The next several weeks could be both hard and very disappointing. The presidential debates begin tonight. I hope to be watching, and I hope it will be clear from the issues discussed that we need things to change, but I doubt there is any chance of the debates changing the mind of a rural Midwesterner with a Trump sign in his yard, or that my mind will be changed. It seems that we have lost the will or ability to search for common ground. What divides us seems deeper than party, religion, region, or education. Looming over all that has happened thus far is the reality that there are likely to be more surprises coming. I am worried and concerned. 

 

When my son’s song for the week came out last night, I realized from the associated essay that my concerns are shared by many. We still have some form of political PTSD from November 2016. As a result, we fear much, and trust little. Nevertheless, he tells us that we must look to the future, and resolve to make it livable. I personalize that admonition by saying that somehow I must tolerate the alternative points of view represented by those ubiquitous Trump signs, and the threat to the public health, and the planet, that I think they represent, while trying to find some sense of common interest with the people who proudly placed the signs in their yard. 

 

My son wrote of his sense of alienation from many and the need to realize that we share a common future that we must try to make livable. I think that work begins with efforts to understand what seems foreign to us in our own country and threatens our collective future. He wrote:

 

I am a deer in the headlights of the oncoming election. I’m frozen and I don’t know how to keep from being flattened. I think often of the people who look at the remote past of the mid 20th century and imagine that the problems of their existence would be solved if we could only make our world more like that one.
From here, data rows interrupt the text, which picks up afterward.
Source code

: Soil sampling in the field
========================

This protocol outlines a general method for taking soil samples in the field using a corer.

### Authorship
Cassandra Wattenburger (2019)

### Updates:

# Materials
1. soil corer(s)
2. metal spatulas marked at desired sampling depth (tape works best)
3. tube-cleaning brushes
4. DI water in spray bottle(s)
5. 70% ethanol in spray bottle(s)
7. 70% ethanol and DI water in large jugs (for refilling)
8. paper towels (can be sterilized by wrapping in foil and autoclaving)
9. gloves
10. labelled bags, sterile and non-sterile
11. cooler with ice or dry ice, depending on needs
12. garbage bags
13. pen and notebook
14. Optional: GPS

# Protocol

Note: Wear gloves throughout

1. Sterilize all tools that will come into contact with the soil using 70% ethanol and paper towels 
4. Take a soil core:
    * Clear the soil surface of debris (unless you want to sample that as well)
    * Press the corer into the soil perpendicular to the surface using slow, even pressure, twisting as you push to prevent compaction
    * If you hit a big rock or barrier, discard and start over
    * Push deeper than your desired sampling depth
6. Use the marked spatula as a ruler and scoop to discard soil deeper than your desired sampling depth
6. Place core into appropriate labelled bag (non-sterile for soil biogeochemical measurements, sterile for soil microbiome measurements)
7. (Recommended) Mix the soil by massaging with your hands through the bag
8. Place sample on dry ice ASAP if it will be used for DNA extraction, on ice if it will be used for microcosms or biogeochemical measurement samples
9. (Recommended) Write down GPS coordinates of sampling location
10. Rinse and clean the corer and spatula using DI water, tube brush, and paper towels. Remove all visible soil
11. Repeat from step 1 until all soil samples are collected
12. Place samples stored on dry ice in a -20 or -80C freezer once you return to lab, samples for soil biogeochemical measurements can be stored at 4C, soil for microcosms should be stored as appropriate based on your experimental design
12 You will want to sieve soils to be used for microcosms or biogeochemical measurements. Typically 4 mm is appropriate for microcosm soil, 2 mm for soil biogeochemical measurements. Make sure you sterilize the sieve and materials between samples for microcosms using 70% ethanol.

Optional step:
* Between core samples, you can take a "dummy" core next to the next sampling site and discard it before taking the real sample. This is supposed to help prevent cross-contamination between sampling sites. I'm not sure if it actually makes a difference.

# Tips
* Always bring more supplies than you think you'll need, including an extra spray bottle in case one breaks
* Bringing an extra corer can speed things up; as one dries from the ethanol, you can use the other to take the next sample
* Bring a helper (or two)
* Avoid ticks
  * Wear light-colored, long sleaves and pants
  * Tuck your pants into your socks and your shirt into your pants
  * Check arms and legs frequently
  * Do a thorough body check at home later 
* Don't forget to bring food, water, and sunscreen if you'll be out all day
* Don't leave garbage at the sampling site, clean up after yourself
We are reckoning with the knowledge that we are not guaranteed a brighter future than our present, or indeed any future at all. To that end, I think I can understand why nostalgia is seductive, particularly for those who resemble the people for whom the past was least cruel. But the past was cruel nonetheless, as is our present for our attempts to recreate that past by entrusting our world to a malicious and incompetent charlatan. We are only destined to live in the future. We have to try to get there and make it livable.

 

We are continuing our trip westward. I hope to see a shift in the “sign statistics” somewhere between here and the West Coast. I’ll let you know what I see. Be sure to watch the debates tonight, and remember that even though you are only one among tens of millions, your vote should count.